Le meilleur des expositions d’art contemporain dans toute la France en février 2019.
La culture club s’exhibe
{"type":"Pave-Haut2-Desktop"}
L’an passé à la même époque, le Confort Moderne à Poitiers inaugurait ses nouveaux espaces avec l’exposition Tainted Love. Soit une grosse vingtaine d’artistes ou de collectifs d’artistes réunis sous les auspices du hit cœur guimauve de Soft Cell. A vrai dire, le titre servait alors surtout de prétexte à l’ombre duquel abriter les familles d’artistes proches du lieu. Une manière, expliquait alors le commissaire, de se dédouaner des conventions de l’exposition historique ou thématique. Et de s’autoriser à la place une navigation plus sensible qui remonterait le courant des relations affectives tissées entre les artistes et leur impact sur les différentes stratégies d’apparition – de formes plastiques autant que de formes de vies.

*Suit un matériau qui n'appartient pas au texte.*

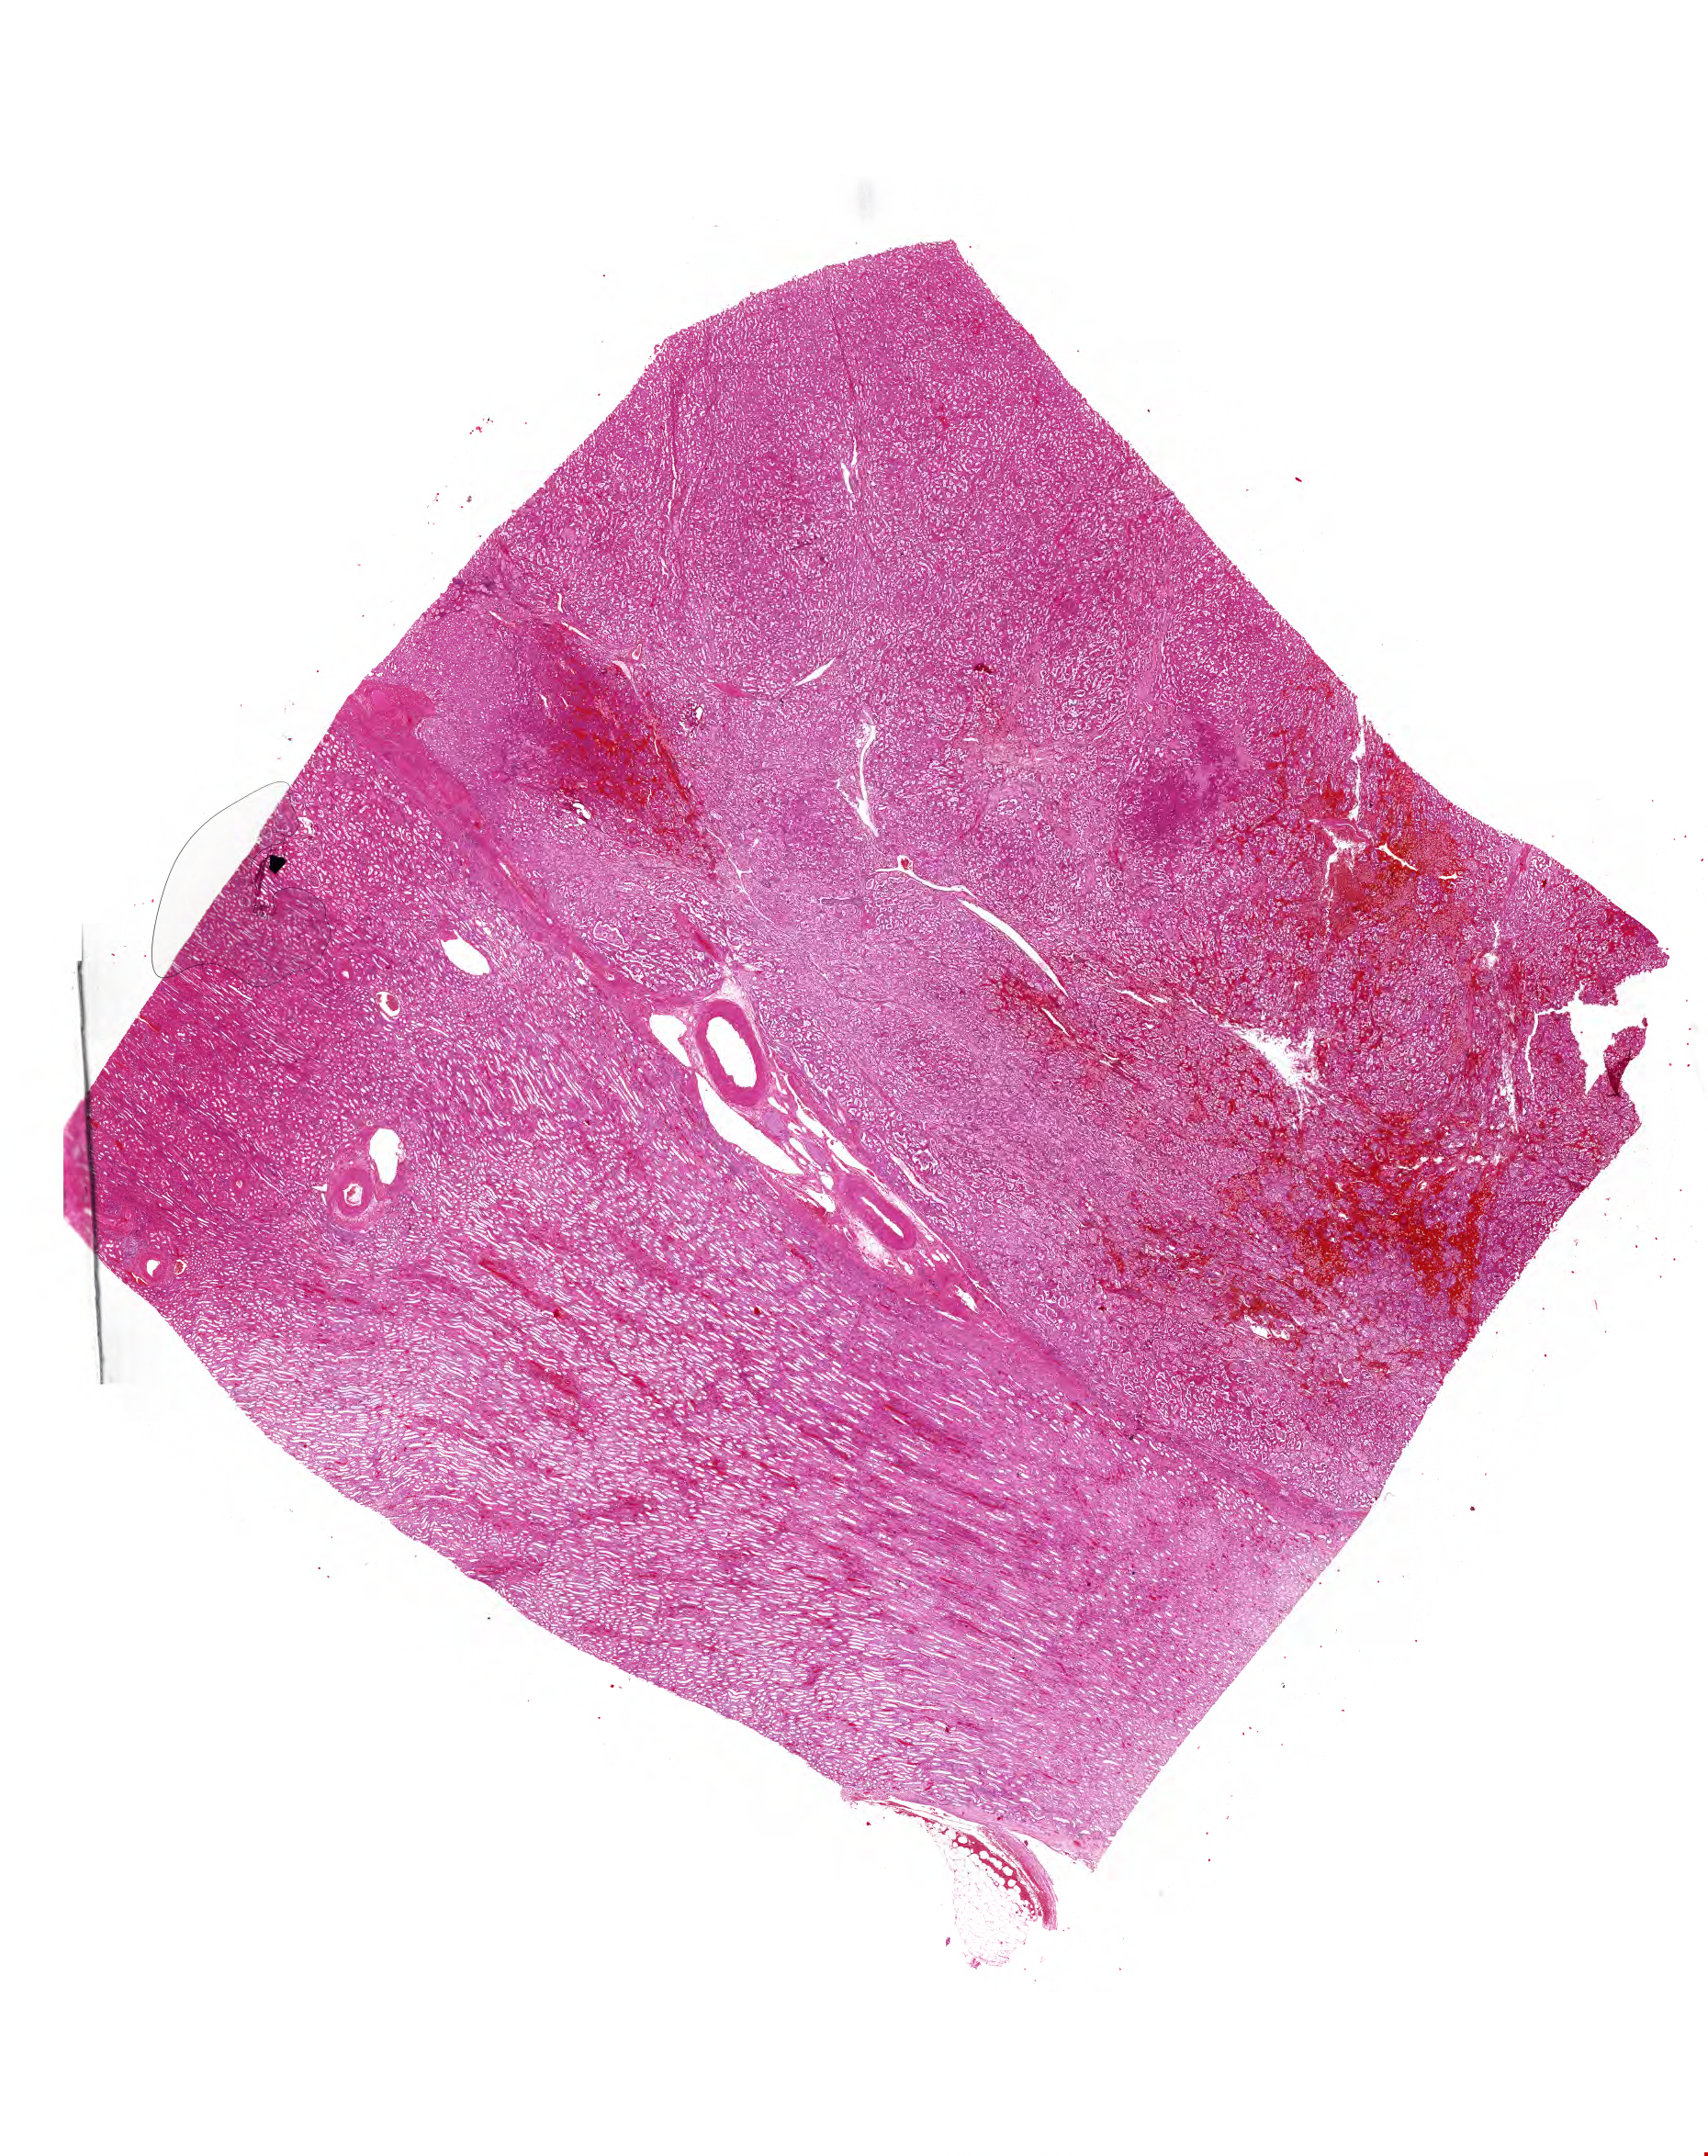
H&E whole-slide image, low-resolution overview of the scanned area, about 23.2 x 29.2 mm (acquisition: 40x scan); formalin-fixed paraffin-embedded (FFPE) diagnostic section; primary tumour sample from the kidney. Female patient; age at initial diagnosis 51 years.
Laterality: right. Diagnosis: Papillary adenocarcinoma, NOS.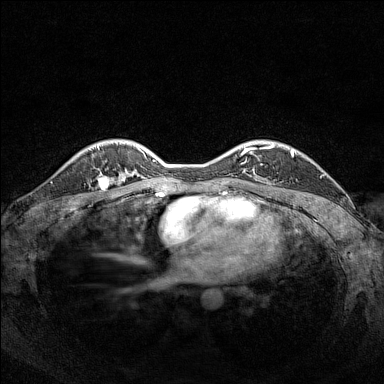
Breast MRI (dynamic contrast-enhanced), one axial slice; dynamic contrast-enhanced series, time point 2 of 7 at this slice position (early post-contrast); 1.5 T; TE 1.8 ms, TR 5 ms; 1 mm slice thickness; 384 × 384 image matrix, field of view 320 × 320 mm. Female patient.
Outlined on this slice (semi-automatic segmentation, software-assisted and operator-edited):
- enhancing-tissue mask used for the functional tumour volume (all voxels passing the contrast-enhancement thresholds inside the analysis volume; usually the tumour): bounding box [x1, y1, x2, y2] px = [97, 175, 119, 187]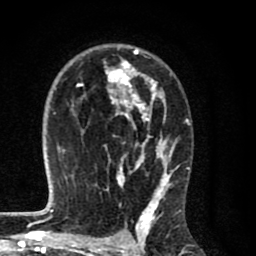
Breast MRI (dynamic contrast-enhanced), one axial slice; slice 50 of 80 in the series (ordered by position); cropped to one breast; dynamic contrast-enhanced series, time point 2 of 8 at this slice position (early post-contrast); 1.5 T; TE 2.7 ms, TR 6.6 ms; 2 mm slice thickness; 256 × 256 image matrix. Female patient.
Structures marked on this image (semi-automatic segmentation, software-assisted and operator-edited):
- enhancing-tissue mask used for the functional tumour volume (all voxels passing the contrast-enhancement thresholds inside the analysis volume; usually the tumour): bounding box [x1, y1, x2, y2] px = [71, 47, 188, 214]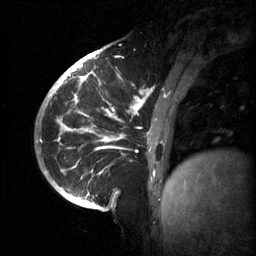
Breast MRI (dynamic contrast-enhanced), one sagittal slice; position 17 of 60 along the scan axis; 3 images stored at this slice position (order not interpretable as contrast timing); 1.5 T; TE 4.2 ms, TR 11 ms; 2 mm slice thickness; 256 × 256 image matrix, field of view 220 × 220 mm. Female patient, age 51 years.
Outlined on this slice (semi-automatically segmented with operator editing):
- analysis volume of interest (the breast-tissue region the enhancement analysis was run in; not a lesion): box from (x=63, y=80) to (x=187, y=201) px
- tumour enhancement mask (voxels above the 70 % enhancement threshold inside the analysis volume of interest): (x=68, y=80)–(x=154, y=183)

A la Villa Arson à Nice, Tainted Love revient avec version augmentée hors les murs. On y retrouve les mêmes artistes que lors de la première édition (dont Rita Ackermann ; Fabienne Audéoud ; Célia Hempton ; Betty Tompkins), rejoints dans leur épopée sudiste par une bande de nouveaux venus qui portent à une cinquantaine la liste d’artistes (Norbert Bisky ; Nina Beier ; Liz Craft ; Tarik Kiswanson). Changement de maison oblige, la seconde version délaisse l’exercice de généalogie affective et s’ouvre plus frontalement à la rumeur nocturne contenue en son titre. La club-culture y est assumée comme le véritable cœur l’exposition. Elle s’y déploie saisie dans ses interactions plus ou moins frontales avec le monde de l’art, mais surtout comme le symptôme d’un processus plus large : la dissolution des récits autorisés dans le miel de la pop-culture, vecteur collant et sucré de la déhiérarchisation tant des références que des corps.
• Tainted Love (Club Edit), du 8 février au 26 mai à la Villa Arson à Nice
Je sors ce soir (à Montpellier)
En 1997, Guillaume Dustan publie son roman le plus fort, celui qui marquera le plus les consciences : Je sors ce soir. Un court brûlot qui raconte « sept heures en cent pages » : sept heures dans un club gay parisien, cent pages passées pouls à pouls, pas à pas, pupilles dilatées dans pupilles dilatées avec le narrateur. La même année que la parution de ce récit « autopornographique« , une poignée d’étudiants des Beaux-Arts de Paris décident de s’unir pour défier le statu quo. Leur but ? Proposer un format d’exposition pensé par des artistes pour des artistes. Le lieu d’exposition Glassbox était né. Vingt-deux ans après, Glassbox officie depuis le 4 rue Moret à Paris et s’apprête à investir un second espace à Montpellier.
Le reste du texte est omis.